Australia will create a nationally-consistent licensing scheme regulating the controlled cultivation of cannabis for medicinal or scientific purposes that will streamline the process across the country.

Minister for Health Sussan Ley today announced the Commonwealth would now oversee all regulatory aspects of the cultivation of medical cannabis through one national scheme.

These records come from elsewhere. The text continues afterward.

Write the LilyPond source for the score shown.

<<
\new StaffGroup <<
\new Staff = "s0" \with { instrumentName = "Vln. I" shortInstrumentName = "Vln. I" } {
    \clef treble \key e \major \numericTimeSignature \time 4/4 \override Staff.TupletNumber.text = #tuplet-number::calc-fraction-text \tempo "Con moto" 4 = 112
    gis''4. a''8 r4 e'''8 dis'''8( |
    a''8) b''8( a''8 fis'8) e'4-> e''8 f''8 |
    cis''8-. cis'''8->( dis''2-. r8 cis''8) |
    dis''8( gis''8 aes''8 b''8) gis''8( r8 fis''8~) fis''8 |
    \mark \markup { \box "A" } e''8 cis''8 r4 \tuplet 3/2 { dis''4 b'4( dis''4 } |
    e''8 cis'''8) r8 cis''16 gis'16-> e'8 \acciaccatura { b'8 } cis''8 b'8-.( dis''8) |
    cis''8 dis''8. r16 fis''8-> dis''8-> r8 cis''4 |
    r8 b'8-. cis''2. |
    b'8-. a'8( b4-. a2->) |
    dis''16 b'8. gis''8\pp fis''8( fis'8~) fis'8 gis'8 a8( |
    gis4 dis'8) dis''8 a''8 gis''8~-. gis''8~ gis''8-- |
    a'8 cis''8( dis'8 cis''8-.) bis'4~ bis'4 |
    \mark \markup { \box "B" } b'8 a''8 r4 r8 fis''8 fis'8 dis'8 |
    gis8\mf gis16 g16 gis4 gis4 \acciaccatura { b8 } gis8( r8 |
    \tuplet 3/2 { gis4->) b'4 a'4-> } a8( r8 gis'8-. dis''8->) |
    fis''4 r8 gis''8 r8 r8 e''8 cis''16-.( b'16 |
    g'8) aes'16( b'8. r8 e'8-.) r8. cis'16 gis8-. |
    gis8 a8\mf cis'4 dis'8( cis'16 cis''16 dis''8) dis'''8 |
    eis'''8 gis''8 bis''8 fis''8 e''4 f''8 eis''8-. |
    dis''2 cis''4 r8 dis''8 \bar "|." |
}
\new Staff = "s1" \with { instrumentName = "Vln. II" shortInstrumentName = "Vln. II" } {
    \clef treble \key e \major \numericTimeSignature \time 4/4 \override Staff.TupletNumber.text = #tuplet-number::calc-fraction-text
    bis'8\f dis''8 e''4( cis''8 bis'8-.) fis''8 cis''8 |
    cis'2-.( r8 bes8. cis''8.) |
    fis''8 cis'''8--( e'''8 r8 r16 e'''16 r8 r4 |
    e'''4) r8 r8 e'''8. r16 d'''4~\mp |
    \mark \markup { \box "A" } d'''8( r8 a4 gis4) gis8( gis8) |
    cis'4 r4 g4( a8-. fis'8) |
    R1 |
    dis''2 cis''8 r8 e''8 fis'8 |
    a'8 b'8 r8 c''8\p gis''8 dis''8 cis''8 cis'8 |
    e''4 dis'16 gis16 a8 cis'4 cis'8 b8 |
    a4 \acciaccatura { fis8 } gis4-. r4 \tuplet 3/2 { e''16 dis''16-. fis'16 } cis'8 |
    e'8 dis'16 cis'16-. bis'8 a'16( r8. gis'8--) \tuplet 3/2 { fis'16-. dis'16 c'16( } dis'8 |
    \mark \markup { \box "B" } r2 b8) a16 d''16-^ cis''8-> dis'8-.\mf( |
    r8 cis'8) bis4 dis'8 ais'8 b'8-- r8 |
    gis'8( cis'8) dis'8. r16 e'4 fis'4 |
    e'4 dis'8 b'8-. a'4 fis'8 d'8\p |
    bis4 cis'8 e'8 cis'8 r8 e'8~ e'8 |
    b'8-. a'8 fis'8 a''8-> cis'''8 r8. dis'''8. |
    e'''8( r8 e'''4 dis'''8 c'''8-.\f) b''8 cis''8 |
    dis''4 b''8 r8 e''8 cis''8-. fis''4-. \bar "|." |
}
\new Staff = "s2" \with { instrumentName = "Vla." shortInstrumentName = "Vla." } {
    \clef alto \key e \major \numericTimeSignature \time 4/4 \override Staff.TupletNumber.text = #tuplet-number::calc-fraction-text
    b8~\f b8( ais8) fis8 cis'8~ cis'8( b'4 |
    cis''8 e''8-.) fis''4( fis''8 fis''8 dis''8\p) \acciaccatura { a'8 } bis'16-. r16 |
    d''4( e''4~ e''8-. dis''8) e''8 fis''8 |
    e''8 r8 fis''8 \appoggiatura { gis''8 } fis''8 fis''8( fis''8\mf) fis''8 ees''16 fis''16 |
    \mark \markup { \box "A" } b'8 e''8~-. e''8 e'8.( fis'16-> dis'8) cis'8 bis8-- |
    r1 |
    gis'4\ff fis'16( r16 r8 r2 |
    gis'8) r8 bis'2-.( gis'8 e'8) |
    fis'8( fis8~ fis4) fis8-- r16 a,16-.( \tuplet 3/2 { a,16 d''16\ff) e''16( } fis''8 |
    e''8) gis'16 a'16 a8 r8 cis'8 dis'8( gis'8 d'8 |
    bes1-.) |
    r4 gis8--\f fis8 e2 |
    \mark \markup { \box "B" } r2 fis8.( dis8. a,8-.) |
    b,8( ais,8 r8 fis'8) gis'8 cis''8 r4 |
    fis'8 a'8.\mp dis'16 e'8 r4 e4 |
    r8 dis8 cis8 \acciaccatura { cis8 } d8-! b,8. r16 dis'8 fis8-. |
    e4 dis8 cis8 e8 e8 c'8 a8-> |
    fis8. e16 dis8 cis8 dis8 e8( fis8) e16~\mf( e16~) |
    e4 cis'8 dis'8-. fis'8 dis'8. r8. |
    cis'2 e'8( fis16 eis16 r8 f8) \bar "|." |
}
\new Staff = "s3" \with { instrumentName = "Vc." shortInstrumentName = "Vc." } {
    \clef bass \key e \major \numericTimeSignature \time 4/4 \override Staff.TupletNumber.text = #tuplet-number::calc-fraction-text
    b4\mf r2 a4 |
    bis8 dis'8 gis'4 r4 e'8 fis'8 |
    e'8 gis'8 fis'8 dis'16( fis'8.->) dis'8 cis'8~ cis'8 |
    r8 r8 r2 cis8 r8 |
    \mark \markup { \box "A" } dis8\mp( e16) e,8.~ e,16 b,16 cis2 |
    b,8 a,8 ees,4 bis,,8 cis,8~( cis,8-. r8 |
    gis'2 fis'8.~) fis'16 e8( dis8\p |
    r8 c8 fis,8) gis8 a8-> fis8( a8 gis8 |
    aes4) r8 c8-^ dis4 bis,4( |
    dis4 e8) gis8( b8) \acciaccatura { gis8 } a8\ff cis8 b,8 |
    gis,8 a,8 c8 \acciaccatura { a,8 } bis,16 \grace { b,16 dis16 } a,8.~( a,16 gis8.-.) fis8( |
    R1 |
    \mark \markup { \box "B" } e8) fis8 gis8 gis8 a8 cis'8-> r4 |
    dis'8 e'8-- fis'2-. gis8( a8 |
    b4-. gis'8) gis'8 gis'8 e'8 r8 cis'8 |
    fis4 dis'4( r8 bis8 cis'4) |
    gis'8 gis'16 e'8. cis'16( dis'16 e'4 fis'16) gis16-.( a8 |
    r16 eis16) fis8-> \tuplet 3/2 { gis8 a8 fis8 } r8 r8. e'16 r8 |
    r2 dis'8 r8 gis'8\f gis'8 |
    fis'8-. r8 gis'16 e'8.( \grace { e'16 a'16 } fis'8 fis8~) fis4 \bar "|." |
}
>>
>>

Ley said this would remove the need for states and territories to implement legislation to set up individual cultivation schemes and ensure laws were consistent across the country for growers.

The decision follows consultation with state and territory governments and law enforcement agencies over the past month.

"Allowing controlled cultivation locally will provide the critical "missing piece" for a sustainable legal supply of safe medicinal cannabis products for Australian patients in the future," Ley said.

"The ball is now rolling and we are making sure that happens as quickly and smoothly as possible.

"I am confident creating one single, nationally-consistent cultivation scheme, rather than eight individual arrangements, will not only help speed up the legislative process, but ultimately access to medicinal cannabis products as well."

Ley said creating a national scheme would see the Commonwealth now put in place legislative amendments to Australia’s Narcotic Drugs Act 1967 that would not require individual state and territory governments to put in place their own complementary legislation for cultivation.

Ley said it would also ensure Australia could be confident of its compliance with international obligations under the United Nations’ Single Convention on Narcotic Drugs 1961 (Single Convention).

Ley said the Commonwealth would provide states and territories, law enforcement agencies and Federal parliamentarians with an exposure draft outlining the proposed legislative changes for further consultation from this week.

"We want to not only ensure these legislative amendments are rock solid, but that we can all work together to pass them in a bipartisan fashion as quickly as possible.

"The important point is legislative changes are drafted and we've hit the start button for change."

Ley said the Government had therefore decided, in consultation with state and territory Governments, to introduce legislation in the first sitting period of 2016 to allow comments on the exposure draft to be considered in full over the next couple of months.

Ley said she did not expect the change in approach to impact on the original proposed timeline to debate the legislative amendments in Parliament early next year.

Ley said introducing a national cultivation scheme would also align with the national approaches to the manufacture and supply of medical cannabis that were already in place in Australia under the Narcotic Drugs Act 1967 and the Therapeutic Goods Act 1989.

Ley said today's announcement did not relate to the decriminalisation of cannabis for recreational use, which remained a law enforcement issue for individual states and territories.